Could you print the lines below exactly, from the one holding "left knee: (33, 579)" through the last line, with no other output?

================================

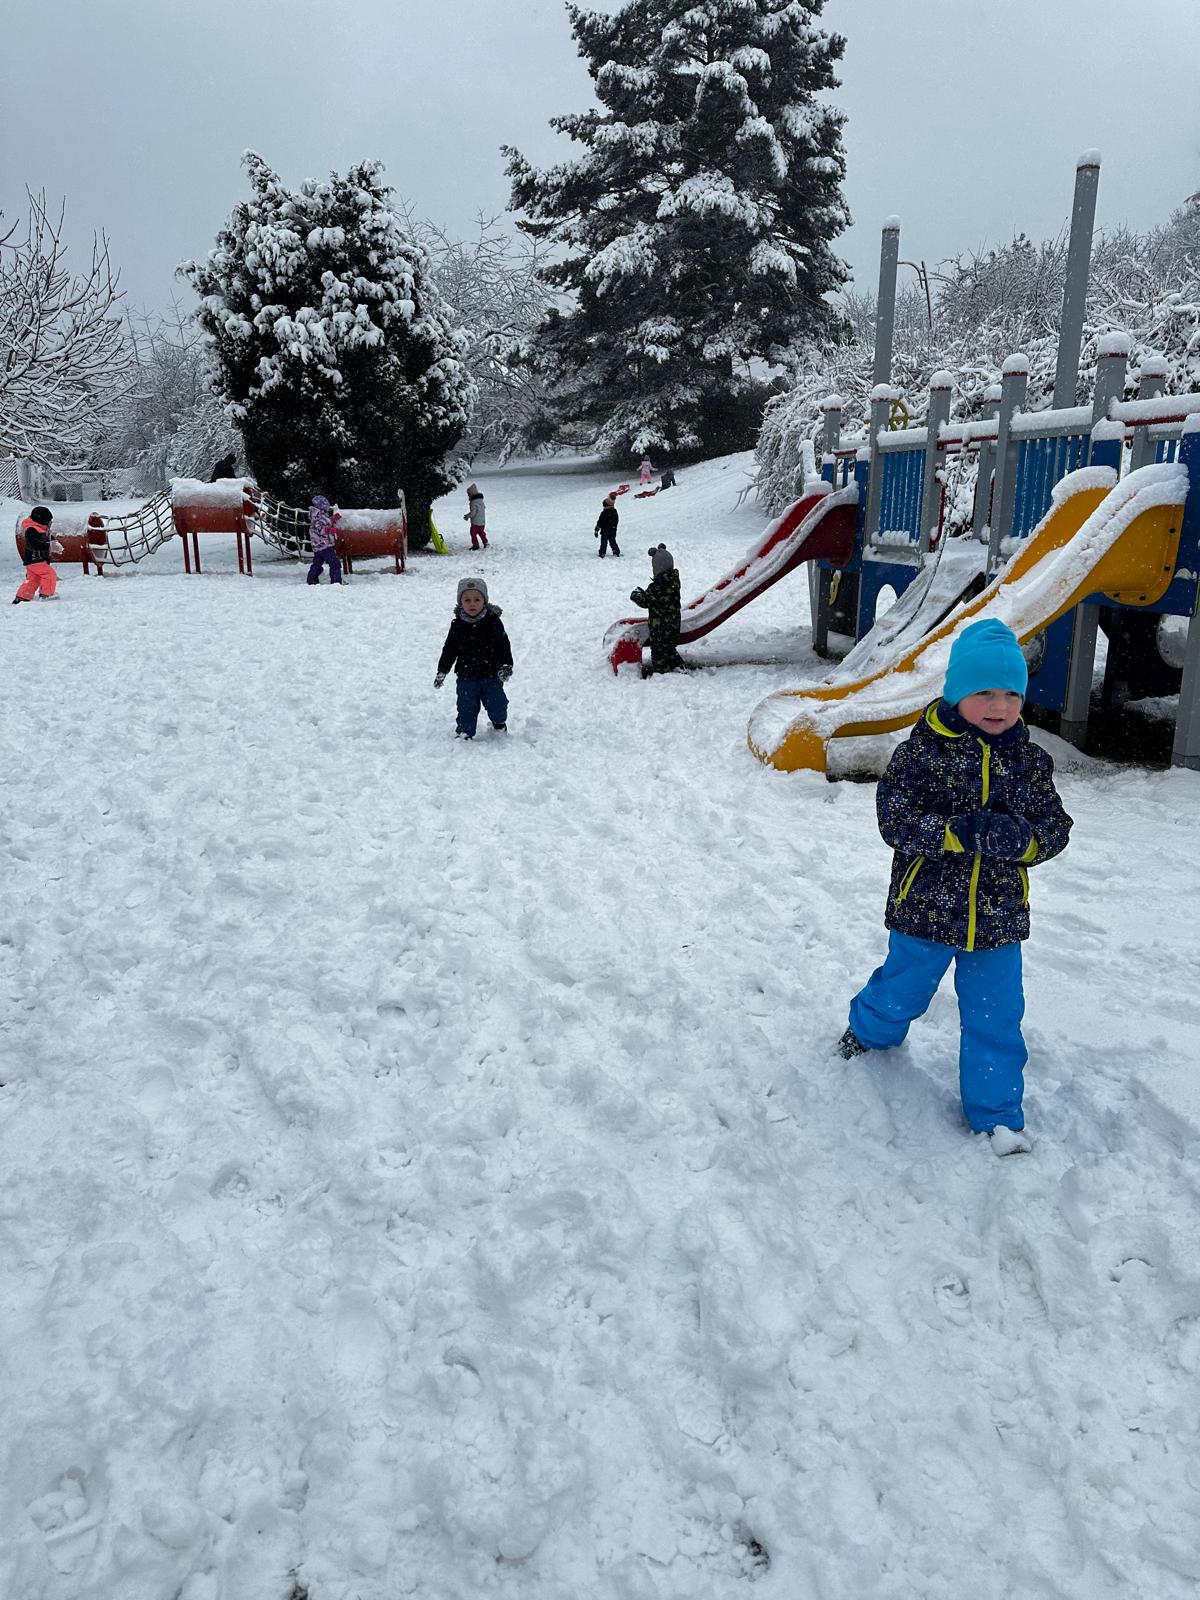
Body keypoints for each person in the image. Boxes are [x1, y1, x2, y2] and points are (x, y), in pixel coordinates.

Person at [837, 618, 1073, 1156]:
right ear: (956, 692)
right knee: (902, 990)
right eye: (984, 692)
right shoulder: (922, 753)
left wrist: (1023, 842)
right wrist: (951, 833)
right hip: (925, 907)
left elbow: (1055, 828)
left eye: (1011, 694)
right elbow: (894, 820)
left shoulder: (1028, 761)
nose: (1000, 706)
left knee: (997, 1017)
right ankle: (868, 1033)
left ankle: (997, 1118)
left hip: (997, 917)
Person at [434, 577, 513, 739]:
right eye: (467, 600)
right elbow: (449, 649)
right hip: (466, 676)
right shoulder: (457, 625)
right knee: (466, 706)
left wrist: (506, 664)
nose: (472, 604)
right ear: (460, 603)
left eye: (477, 599)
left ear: (484, 601)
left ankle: (499, 723)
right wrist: (442, 670)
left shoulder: (493, 622)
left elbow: (503, 645)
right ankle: (465, 731)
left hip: (491, 675)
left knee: (497, 704)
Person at [630, 544, 685, 675]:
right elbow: (656, 598)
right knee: (670, 648)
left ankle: (662, 673)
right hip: (674, 624)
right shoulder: (674, 582)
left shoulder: (657, 587)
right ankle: (678, 666)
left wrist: (636, 596)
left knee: (659, 652)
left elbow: (645, 601)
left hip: (660, 627)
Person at [13, 506, 60, 604]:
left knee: (33, 579)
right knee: (49, 574)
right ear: (42, 520)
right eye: (49, 520)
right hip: (35, 559)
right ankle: (46, 594)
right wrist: (49, 546)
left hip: (37, 560)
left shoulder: (43, 529)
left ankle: (22, 596)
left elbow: (49, 538)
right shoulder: (31, 530)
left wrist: (55, 544)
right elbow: (34, 543)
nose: (51, 523)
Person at [306, 495, 342, 584]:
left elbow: (325, 522)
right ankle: (336, 582)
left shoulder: (320, 514)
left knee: (317, 564)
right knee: (335, 563)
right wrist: (330, 530)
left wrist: (333, 519)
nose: (327, 506)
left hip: (318, 545)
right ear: (321, 505)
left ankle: (312, 579)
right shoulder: (317, 516)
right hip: (323, 545)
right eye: (326, 504)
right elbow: (319, 528)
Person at [463, 483, 488, 550]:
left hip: (476, 522)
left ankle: (475, 545)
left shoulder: (473, 502)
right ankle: (485, 542)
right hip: (482, 522)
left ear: (472, 494)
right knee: (481, 532)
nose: (468, 495)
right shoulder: (481, 501)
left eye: (469, 494)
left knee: (473, 533)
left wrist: (467, 516)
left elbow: (473, 512)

================================

Task answer:
left knee: (33, 579)
right knee: (49, 574)
right ear: (42, 520)
right eye: (49, 520)
right hip: (35, 559)
right ankle: (46, 594)
right wrist: (49, 546)
left hip: (37, 560)
left shoulder: (43, 529)
left ankle: (22, 596)
left elbow: (49, 538)
right shoulder: (31, 530)
left wrist: (55, 544)
right elbow: (34, 543)
nose: (51, 523)
Person at [306, 495, 342, 584]:
left elbow: (325, 522)
right ankle: (336, 582)
left shoulder: (320, 514)
left knee: (317, 564)
right knee: (335, 563)
right wrist: (330, 530)
left wrist: (333, 519)
nose: (327, 506)
left hip: (318, 545)
right ear: (321, 505)
left ankle: (312, 579)
right shoulder: (317, 516)
right hip: (323, 545)
right eye: (326, 504)
right elbow: (319, 528)
Person at [463, 483, 488, 550]:
left hip: (476, 522)
left ankle: (475, 545)
left shoulder: (473, 502)
right ankle: (485, 542)
right hip: (482, 522)
left ear: (472, 494)
right knee: (481, 532)
nose: (468, 495)
right shoulder: (481, 501)
left eye: (469, 494)
left knee: (473, 533)
left wrist: (467, 516)
left elbow: (473, 512)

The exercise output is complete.